具体的には、図11に示すように、本実施形態では、ダイヤルリング83と、ベゼル81の内周面とによりドーナツ状に画成された収納空間82内において、円周方向に延在されるドーナツ状(O型)の誘電体41dを備え、この誘電体41d内に、金属のアンテナパターン41cが埋め込まれて、アンテナ体41が構成されている。なお、誘電体41dの断面形状は略正方形となっている。
誘電体41dは、誘電体セラミックなどの誘電体であるが、誘電体を混ぜたプラスチックを用いたインサート成形で形成するようにしてもよい。なお、本実施形態では、ドーナツ状をなす誘電体41d円周上の一点に、給電電極41a及び41bが位置しており、誘電体41d内部のアンテナパターン41cは、環状の一部を切り欠いたいわゆるC形状をなしている。そして、これら、誘電体41d及びアンテナパターン41cは、表面側から見てダイヤルリング83に覆われている。

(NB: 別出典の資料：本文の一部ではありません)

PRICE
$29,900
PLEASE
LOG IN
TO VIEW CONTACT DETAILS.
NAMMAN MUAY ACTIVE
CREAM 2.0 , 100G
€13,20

また、この第2実施形態では、外装ケース80を金属で形成し、外装ケース80及び金属製の裏蓋85をグランド板として機能させる。すなわち、アンテナ体41の一方の給電電極41a又は41bを、導通バネ38cを介して金属製の外装ケース80に接続させている。他方の給電電極41a又は41bに対しては、アンテナ接続ピン44を通じて給電を行う。このとき、アンテナ体41は、1波長ループアンテナであることから、給電に対して自己平衡作用があり、上記バラン10を介さず、直接給電することも可能である。
以上の説明から明らかなように、電子時計200によれば、電子時計100と同様の効果が得られる。さらなる効果としては、誘電体41dの波長短縮効果と相俟ってアンテナ周囲長を短縮することができ、これによりアンテナ全体をより小型化できる。また、誘電体41dと接触させることで、金属のアンテナパターン41cを動かないように固定することができ、装置の安定性を向上させることができる。また、アンテナ体41の断面を略正方形とすることにより無駄なスペースがなくなり、時計内の空間を有効に活用でき、小形化に寄与することができる。
本実施形態では、ループアンテナの方側の給電電極41a又は41bを通じて、導通バネ38cを介して外装ケース80をグランド板として機能させることから、アンテナ接続ピン44を1個とさせることができ、構造が簡単になりコストダウンを図ることができ、また給電電極を配置する位置の自由度を高めることができる。さらに、アンテナ体41の給電に対する自己平衡作用によって、上記バラン10を省略することによっても、小型化を促すことができる。